On Tue, 9 Mar 2004 22:12:31 -0800
Jason Dictos <jason.dictos@yosemitetech.com> probably wrote:

> Aren't the nodes "/dev/ad[0-9] (ide) or /dev/da[0-9] (scsi/usb)" 
> created by their device drivers, i.e. protected mode device drives? 
> That would mean that I would have to make sure that the hardware is 
> supported by a device driver, whereas if I had raw int 13 access I 
> would be garanteed access to the drive the system booted from, and any 
> other bios addressable device, without having to load any driver for the
hardware.
> 
> -Jason

Argh, I didn't get your point first. I thought your hardware wasn't
supported by int 13h, and you were trying to get FreeBSD drivers to work for
you in real mode...

Any real HDD's out there not supported by FreeBSD but supported by BIOS'en?

Somewere around then Dan Nelson <dnelson@allantgroup.com> probably
replied:

> I guess it's possible, since you have to use the bios to make VESA 
> video calls, and they work.  /sys/i386/isa/vesa.c has most of the 
> stuff you would need.  Also see the i386_vm86() userland function; you 
> may not even need to mess around inside the kernel.

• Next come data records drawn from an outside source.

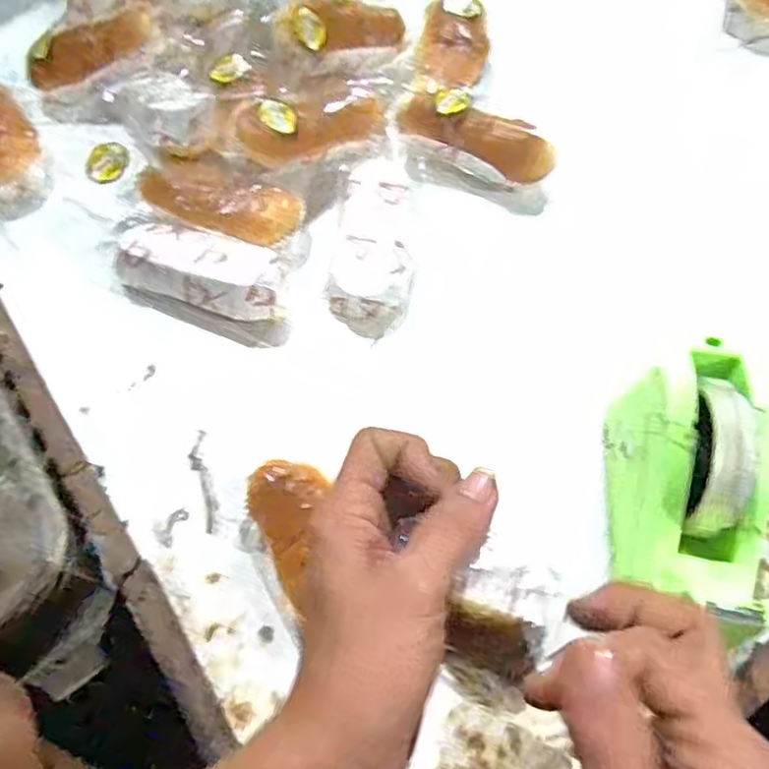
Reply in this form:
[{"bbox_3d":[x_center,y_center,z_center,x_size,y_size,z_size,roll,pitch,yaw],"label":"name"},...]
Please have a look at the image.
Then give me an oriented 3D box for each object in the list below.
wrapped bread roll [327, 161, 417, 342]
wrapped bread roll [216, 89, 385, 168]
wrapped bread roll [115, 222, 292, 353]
[{"bbox_3d":[-0.007,-0.122,0.531,0.069,0.040,0.158,6,64,5],"label":"wrapped bread roll"},{"bbox_3d":[-0.065,-0.230,0.558,0.153,0.034,0.060,-16,63,-25],"label":"wrapped bread roll"},{"bbox_3d":[-0.145,-0.089,0.517,0.151,0.049,0.070,22,66,12],"label":"wrapped bread roll"}]

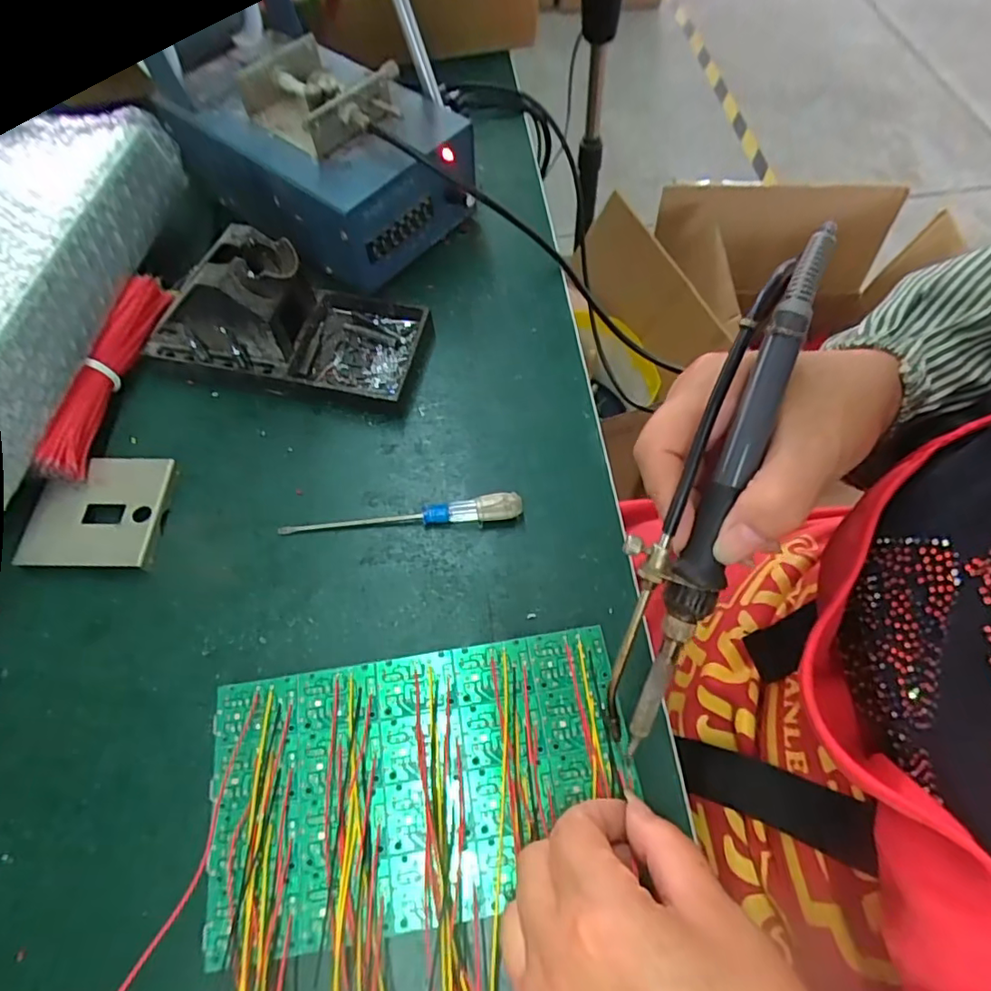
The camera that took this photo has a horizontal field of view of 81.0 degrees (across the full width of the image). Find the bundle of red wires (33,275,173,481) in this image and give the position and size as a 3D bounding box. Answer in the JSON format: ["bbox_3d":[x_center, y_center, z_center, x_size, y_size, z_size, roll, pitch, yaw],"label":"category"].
[{"bbox_3d":[-0.221,-0.070,0.331,0.020,0.028,0.133,5,63,4],"label":"bundle of red wires"}]

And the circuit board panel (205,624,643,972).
[{"bbox_3d":[-0.030,0.118,0.242,0.170,0.007,0.100,-7,63,-6],"label":"circuit board panel"}]

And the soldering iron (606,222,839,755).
[{"bbox_3d":[0.076,0.000,0.217,0.034,0.015,0.202,17,98,6],"label":"soldering iron"}]

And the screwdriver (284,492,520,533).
[{"bbox_3d":[-0.050,0.009,0.306,0.126,0.015,0.012,-3,63,0],"label":"screwdriver"}]

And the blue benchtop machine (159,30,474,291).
[{"bbox_3d":[-0.110,-0.227,0.383,0.194,0.082,0.124,31,67,15],"label":"blue benchtop machine"}]

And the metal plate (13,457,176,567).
[{"bbox_3d":[-0.209,0.009,0.309,0.063,0.012,0.063,1,63,-2],"label":"metal plate"}]

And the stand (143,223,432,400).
[{"bbox_3d":[-0.124,-0.109,0.337,0.154,0.070,0.075,11,63,6],"label":"stand"}]

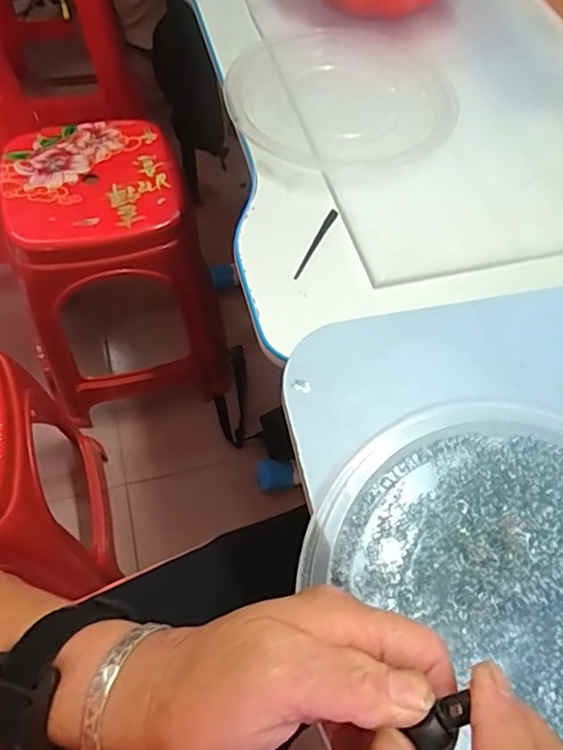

That's v86 mode, not real mode. Sometimes it makes a difference. It depends
on how that particular BIOS was written.

To Jason: take care not to *write* anything to the disk via int 13h.
I still don't think I understand why you are using FreeBSD for this specific
purpose. Why if you just spend time escaping from the OS?

--
DoubleF
All I ask is a chance to prove that money can't make me happy.